Saved entries:
--

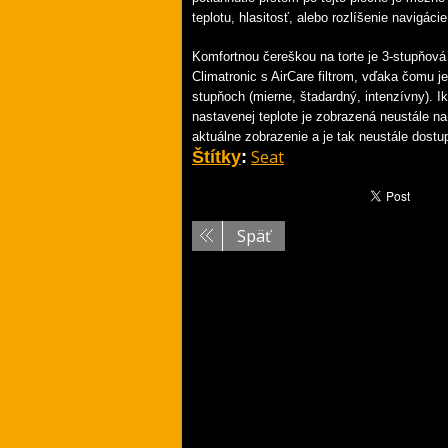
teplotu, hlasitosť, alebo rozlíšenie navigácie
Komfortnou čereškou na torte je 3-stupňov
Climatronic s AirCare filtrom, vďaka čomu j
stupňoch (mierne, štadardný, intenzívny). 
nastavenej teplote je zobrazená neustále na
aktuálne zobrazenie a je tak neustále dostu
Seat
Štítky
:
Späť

--

*Work instruction*
Can you copy out every line of text from the saved entries above, unchanged and leaving out the pictures?

*Task result*
teplotu, hlasitosť, alebo rozlíšenie navigácie
Komfortnou čereškou na torte je 3-stupňov
Climatronic s AirCare filtrom, vďaka čomu j
stupňoch (mierne, štadardný, intenzívny). 
nastavenej teplote je zobrazená neustále na
aktuálne zobrazenie a je tak neustále dostu
Seat
Štítky
:
Späť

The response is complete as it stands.